Copy the listing below line for line, leaving out the pictures.

━━━ Source data ━━━

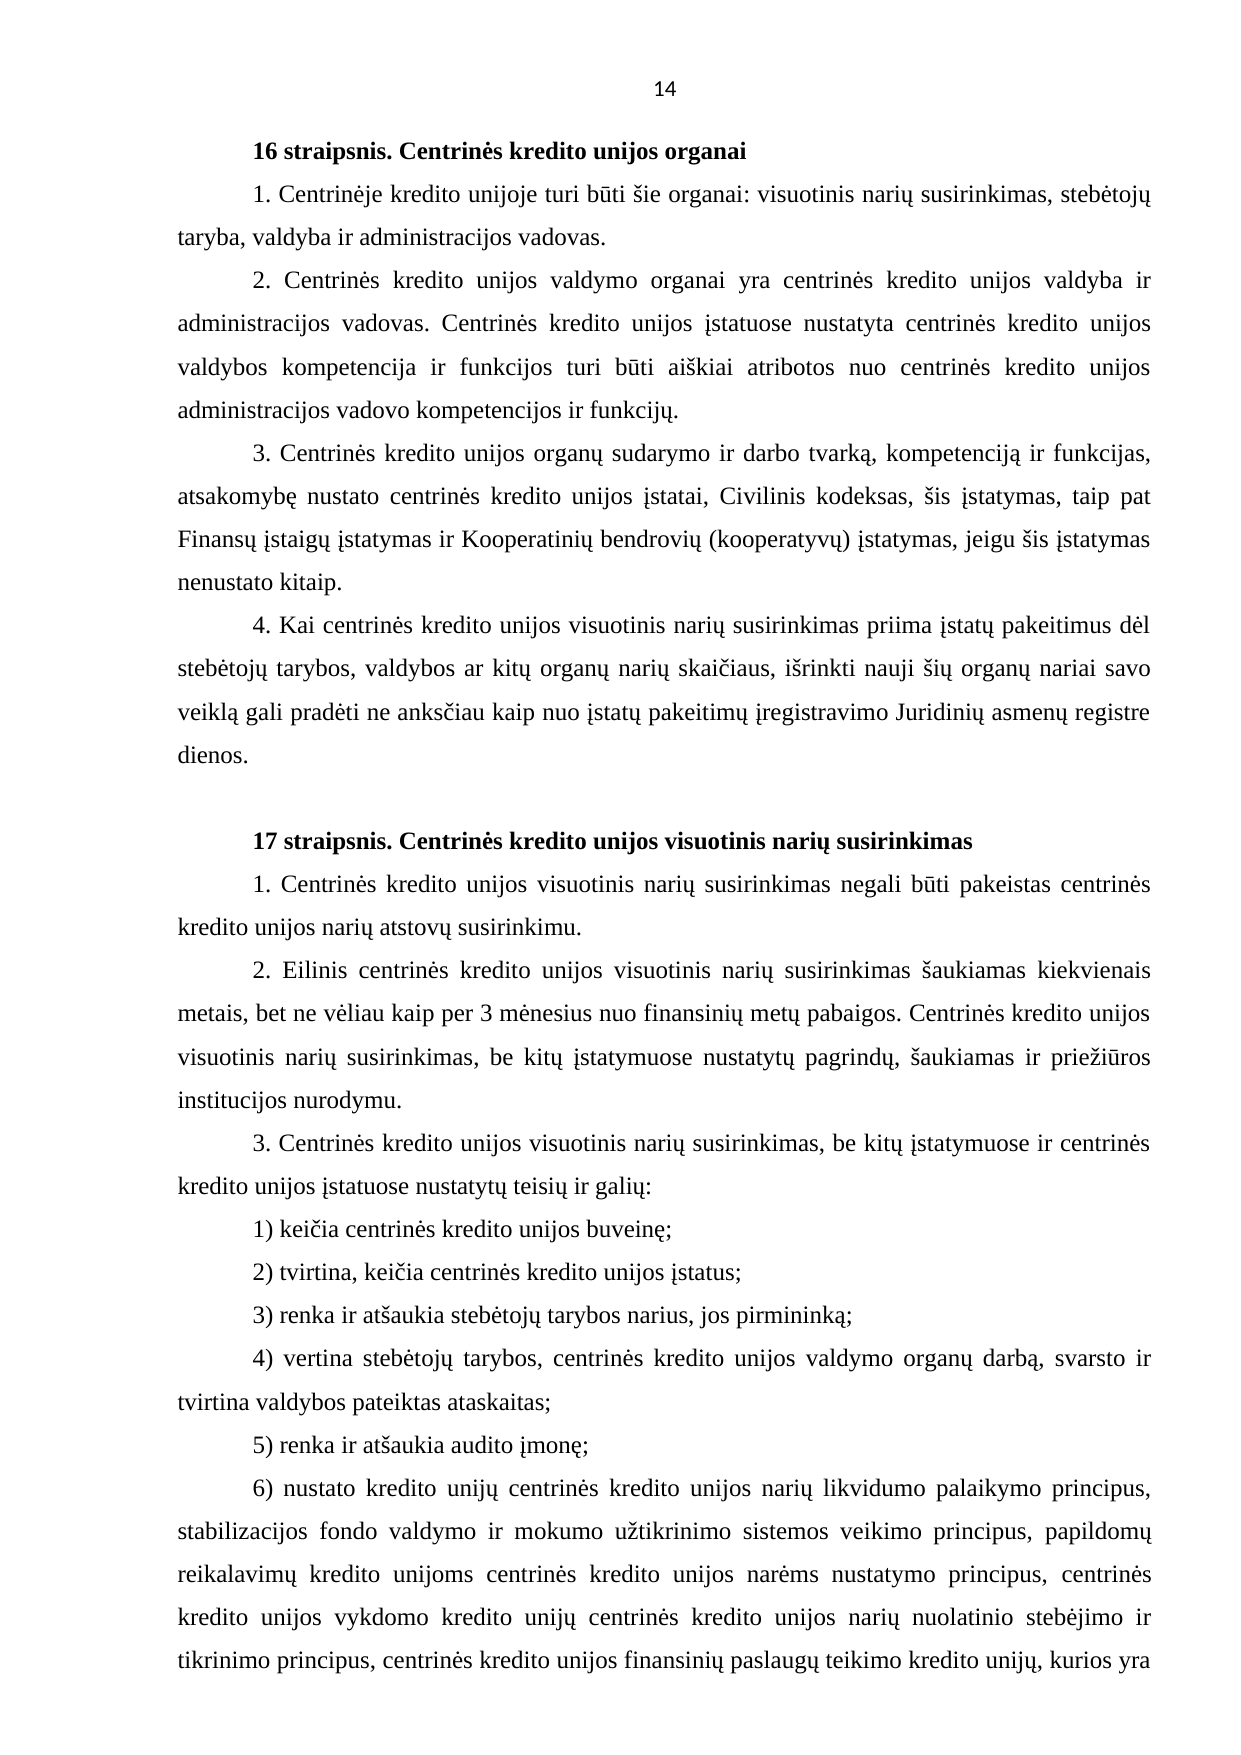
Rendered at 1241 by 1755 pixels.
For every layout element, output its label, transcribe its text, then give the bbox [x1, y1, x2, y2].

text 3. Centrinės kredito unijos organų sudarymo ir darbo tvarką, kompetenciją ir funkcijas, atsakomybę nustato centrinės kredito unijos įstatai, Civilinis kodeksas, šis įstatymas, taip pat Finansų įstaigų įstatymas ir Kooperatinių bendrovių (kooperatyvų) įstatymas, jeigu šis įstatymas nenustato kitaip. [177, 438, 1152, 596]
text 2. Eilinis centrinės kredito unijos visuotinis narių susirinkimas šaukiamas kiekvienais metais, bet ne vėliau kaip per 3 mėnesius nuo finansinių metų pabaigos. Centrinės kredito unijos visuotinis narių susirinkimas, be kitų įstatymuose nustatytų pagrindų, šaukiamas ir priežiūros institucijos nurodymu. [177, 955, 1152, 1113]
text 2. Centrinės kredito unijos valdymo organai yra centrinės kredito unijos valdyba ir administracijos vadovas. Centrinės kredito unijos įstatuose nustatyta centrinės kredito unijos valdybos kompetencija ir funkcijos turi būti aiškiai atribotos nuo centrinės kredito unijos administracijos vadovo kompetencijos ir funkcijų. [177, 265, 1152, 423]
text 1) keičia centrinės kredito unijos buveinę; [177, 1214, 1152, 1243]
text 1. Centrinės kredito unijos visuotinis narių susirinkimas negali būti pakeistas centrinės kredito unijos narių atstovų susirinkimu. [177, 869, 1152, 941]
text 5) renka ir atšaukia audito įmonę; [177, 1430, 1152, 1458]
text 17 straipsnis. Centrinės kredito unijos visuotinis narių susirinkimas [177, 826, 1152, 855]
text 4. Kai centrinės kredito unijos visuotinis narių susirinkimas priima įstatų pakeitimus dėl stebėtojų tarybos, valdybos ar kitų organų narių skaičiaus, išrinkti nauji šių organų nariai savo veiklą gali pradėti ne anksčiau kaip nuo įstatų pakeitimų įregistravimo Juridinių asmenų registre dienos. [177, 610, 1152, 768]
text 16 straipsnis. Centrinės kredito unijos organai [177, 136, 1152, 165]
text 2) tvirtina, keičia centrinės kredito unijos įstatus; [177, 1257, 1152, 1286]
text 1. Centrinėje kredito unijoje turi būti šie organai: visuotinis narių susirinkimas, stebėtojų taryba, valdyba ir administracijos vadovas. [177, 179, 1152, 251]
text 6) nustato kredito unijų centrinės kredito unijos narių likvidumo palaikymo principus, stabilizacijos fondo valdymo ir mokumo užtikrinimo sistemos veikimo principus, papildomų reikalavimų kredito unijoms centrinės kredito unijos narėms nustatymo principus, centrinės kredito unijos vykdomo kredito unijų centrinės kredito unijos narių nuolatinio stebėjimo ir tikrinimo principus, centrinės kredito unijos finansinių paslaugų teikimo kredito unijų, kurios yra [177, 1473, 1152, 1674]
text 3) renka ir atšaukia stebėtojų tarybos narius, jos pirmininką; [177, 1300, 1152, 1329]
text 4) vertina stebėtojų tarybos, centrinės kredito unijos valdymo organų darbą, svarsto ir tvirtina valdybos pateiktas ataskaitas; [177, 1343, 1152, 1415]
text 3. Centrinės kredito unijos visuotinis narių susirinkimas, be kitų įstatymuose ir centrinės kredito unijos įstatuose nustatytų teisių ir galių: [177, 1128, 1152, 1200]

━━━

• _Exercise solution_:
Rendered at 1241 by 1755 pixels.
For every layout element, output its label, transcribe its text, then give the bbox [x1, y1, x2, y2].

text 3. Centrinės kredito unijos organų sudarymo ir darbo tvarką, kompetenciją ir funkcijas, atsakomybę nustato centrinės kredito unijos įstatai, Civilinis kodeksas, šis įstatymas, taip pat Finansų įstaigų įstatymas ir Kooperatinių bendrovių (kooperatyvų) įstatymas, jeigu šis įstatymas nenustato kitaip. [177, 438, 1152, 596]
text 2. Eilinis centrinės kredito unijos visuotinis narių susirinkimas šaukiamas kiekvienais metais, bet ne vėliau kaip per 3 mėnesius nuo finansinių metų pabaigos. Centrinės kredito unijos visuotinis narių susirinkimas, be kitų įstatymuose nustatytų pagrindų, šaukiamas ir priežiūros institucijos nurodymu. [177, 955, 1152, 1113]
text 2. Centrinės kredito unijos valdymo organai yra centrinės kredito unijos valdyba ir administracijos vadovas. Centrinės kredito unijos įstatuose nustatyta centrinės kredito unijos valdybos kompetencija ir funkcijos turi būti aiškiai atribotos nuo centrinės kredito unijos administracijos vadovo kompetencijos ir funkcijų. [177, 265, 1152, 423]
text 1) keičia centrinės kredito unijos buveinę; [177, 1214, 1152, 1243]
text 1. Centrinės kredito unijos visuotinis narių susirinkimas negali būti pakeistas centrinės kredito unijos narių atstovų susirinkimu. [177, 869, 1152, 941]
text 5) renka ir atšaukia audito įmonę; [177, 1430, 1152, 1458]
text 17 straipsnis. Centrinės kredito unijos visuotinis narių susirinkimas [177, 826, 1152, 855]
text 4. Kai centrinės kredito unijos visuotinis narių susirinkimas priima įstatų pakeitimus dėl stebėtojų tarybos, valdybos ar kitų organų narių skaičiaus, išrinkti nauji šių organų nariai savo veiklą gali pradėti ne anksčiau kaip nuo įstatų pakeitimų įregistravimo Juridinių asmenų registre dienos. [177, 610, 1152, 768]
text 16 straipsnis. Centrinės kredito unijos organai [177, 136, 1152, 165]
text 2) tvirtina, keičia centrinės kredito unijos įstatus; [177, 1257, 1152, 1286]
text 1. Centrinėje kredito unijoje turi būti šie organai: visuotinis narių susirinkimas, stebėtojų taryba, valdyba ir administracijos vadovas. [177, 179, 1152, 251]
text 6) nustato kredito unijų centrinės kredito unijos narių likvidumo palaikymo principus, stabilizacijos fondo valdymo ir mokumo užtikrinimo sistemos veikimo principus, papildomų reikalavimų kredito unijoms centrinės kredito unijos narėms nustatymo principus, centrinės kredito unijos vykdomo kredito unijų centrinės kredito unijos narių nuolatinio stebėjimo ir tikrinimo principus, centrinės kredito unijos finansinių paslaugų teikimo kredito unijų, kurios yra [177, 1473, 1152, 1674]
text 3) renka ir atšaukia stebėtojų tarybos narius, jos pirmininką; [177, 1300, 1152, 1329]
text 4) vertina stebėtojų tarybos, centrinės kredito unijos valdymo organų darbą, svarsto ir tvirtina valdybos pateiktas ataskaitas; [177, 1343, 1152, 1415]
text 3. Centrinės kredito unijos visuotinis narių susirinkimas, be kitų įstatymuose ir centrinės kredito unijos įstatuose nustatytų teisių ir galių: [177, 1128, 1152, 1200]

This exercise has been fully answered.